- What you need to do -
Each line from the one containing "backyard flock. In" to the end of the records should be copied exactly, and no other line.

===== Supplied entries =====

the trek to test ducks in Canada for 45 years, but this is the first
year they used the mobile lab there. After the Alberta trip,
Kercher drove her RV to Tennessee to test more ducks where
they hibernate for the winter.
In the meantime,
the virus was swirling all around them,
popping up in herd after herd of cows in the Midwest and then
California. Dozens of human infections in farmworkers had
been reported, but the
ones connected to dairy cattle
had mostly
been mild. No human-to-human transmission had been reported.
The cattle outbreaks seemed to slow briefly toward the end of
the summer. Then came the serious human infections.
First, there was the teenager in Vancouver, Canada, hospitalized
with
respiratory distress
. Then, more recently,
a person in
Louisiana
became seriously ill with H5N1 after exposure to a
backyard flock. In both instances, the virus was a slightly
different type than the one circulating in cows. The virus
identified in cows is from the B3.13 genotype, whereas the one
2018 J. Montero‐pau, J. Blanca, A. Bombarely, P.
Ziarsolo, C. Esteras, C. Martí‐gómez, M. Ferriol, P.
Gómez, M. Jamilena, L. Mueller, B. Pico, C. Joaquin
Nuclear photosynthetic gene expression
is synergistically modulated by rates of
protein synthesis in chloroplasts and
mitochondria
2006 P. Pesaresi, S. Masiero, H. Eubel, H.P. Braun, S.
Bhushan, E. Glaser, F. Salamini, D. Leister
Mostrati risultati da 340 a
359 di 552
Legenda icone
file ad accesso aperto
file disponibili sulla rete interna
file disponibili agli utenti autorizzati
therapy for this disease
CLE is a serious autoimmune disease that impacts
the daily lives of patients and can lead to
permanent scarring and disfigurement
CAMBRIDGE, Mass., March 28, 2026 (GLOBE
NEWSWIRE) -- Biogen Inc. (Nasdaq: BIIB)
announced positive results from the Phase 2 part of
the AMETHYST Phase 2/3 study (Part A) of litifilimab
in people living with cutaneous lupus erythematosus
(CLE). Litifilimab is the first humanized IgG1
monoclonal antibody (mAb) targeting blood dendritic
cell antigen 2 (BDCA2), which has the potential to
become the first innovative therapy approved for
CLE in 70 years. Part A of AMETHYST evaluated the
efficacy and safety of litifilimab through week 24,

=====

- Solution for this problem -
backyard flock. In both instances, the virus was a slightly
different type than the one circulating in cows. The virus
identified in cows is from the B3.13 genotype, whereas the one
2018 J. Montero‐pau, J. Blanca, A. Bombarely, P.
Ziarsolo, C. Esteras, C. Martí‐gómez, M. Ferriol, P.
Gómez, M. Jamilena, L. Mueller, B. Pico, C. Joaquin
Nuclear photosynthetic gene expression
is synergistically modulated by rates of
protein synthesis in chloroplasts and
mitochondria
2006 P. Pesaresi, S. Masiero, H. Eubel, H.P. Braun, S.
Bhushan, E. Glaser, F. Salamini, D. Leister
Mostrati risultati da 340 a
359 di 552
Legenda icone
file ad accesso aperto
file disponibili sulla rete interna
file disponibili agli utenti autorizzati
therapy for this disease
CLE is a serious autoimmune disease that impacts
the daily lives of patients and can lead to
permanent scarring and disfigurement
CAMBRIDGE, Mass., March 28, 2026 (GLOBE
NEWSWIRE) -- Biogen Inc. (Nasdaq: BIIB)
announced positive results from the Phase 2 part of
the AMETHYST Phase 2/3 study (Part A) of litifilimab
in people living with cutaneous lupus erythematosus
(CLE). Litifilimab is the first humanized IgG1
monoclonal antibody (mAb) targeting blood dendritic
cell antigen 2 (BDCA2), which has the potential to
become the first innovative therapy approved for
CLE in 70 years. Part A of AMETHYST evaluated the
efficacy and safety of litifilimab through week 24,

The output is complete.